Instructions to follow
With the line containing "ring mcp: (279, 249)" as the start and the line containing "thumb tip: (257, 49)" as the end, transcribe that span of the entries below exactly, including both.

Dataset records

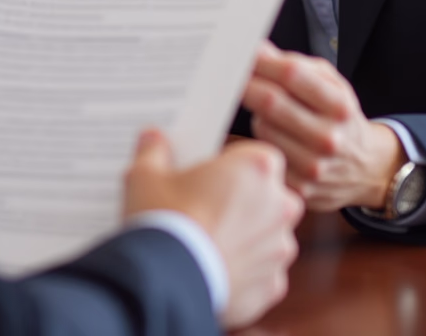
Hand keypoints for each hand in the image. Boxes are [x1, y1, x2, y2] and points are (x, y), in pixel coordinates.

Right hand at [122, 129, 303, 328]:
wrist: (168, 284)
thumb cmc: (165, 222)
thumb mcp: (146, 175)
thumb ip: (154, 151)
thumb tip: (153, 139)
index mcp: (258, 167)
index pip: (258, 155)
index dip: (235, 163)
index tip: (211, 171)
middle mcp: (279, 206)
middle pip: (269, 195)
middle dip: (246, 200)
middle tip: (209, 206)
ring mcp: (279, 249)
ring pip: (268, 237)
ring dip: (247, 238)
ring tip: (209, 242)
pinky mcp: (271, 287)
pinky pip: (262, 274)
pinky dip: (244, 273)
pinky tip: (214, 270)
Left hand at [243, 44, 403, 211]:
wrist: (367, 168)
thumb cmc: (339, 116)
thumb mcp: (331, 84)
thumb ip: (295, 64)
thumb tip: (257, 49)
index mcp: (338, 105)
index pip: (290, 75)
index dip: (261, 61)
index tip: (243, 54)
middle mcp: (329, 138)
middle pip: (270, 102)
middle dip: (246, 85)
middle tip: (233, 77)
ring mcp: (314, 167)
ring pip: (263, 128)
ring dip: (257, 115)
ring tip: (269, 114)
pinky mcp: (299, 189)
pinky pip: (264, 156)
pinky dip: (261, 143)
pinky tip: (274, 139)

Solution for this problem
ring mcp: (279, 249)
ring pip: (268, 237)
ring dip: (247, 238)
ring tip: (209, 242)
pinky mcp: (271, 287)
pinky pip: (262, 274)
pinky dip: (244, 273)
pinky tip: (214, 270)
Left hand at [243, 44, 403, 211]:
wrist: (367, 168)
thumb cmc: (339, 116)
thumb mcp: (331, 84)
thumb ip: (295, 64)
thumb tip: (257, 49)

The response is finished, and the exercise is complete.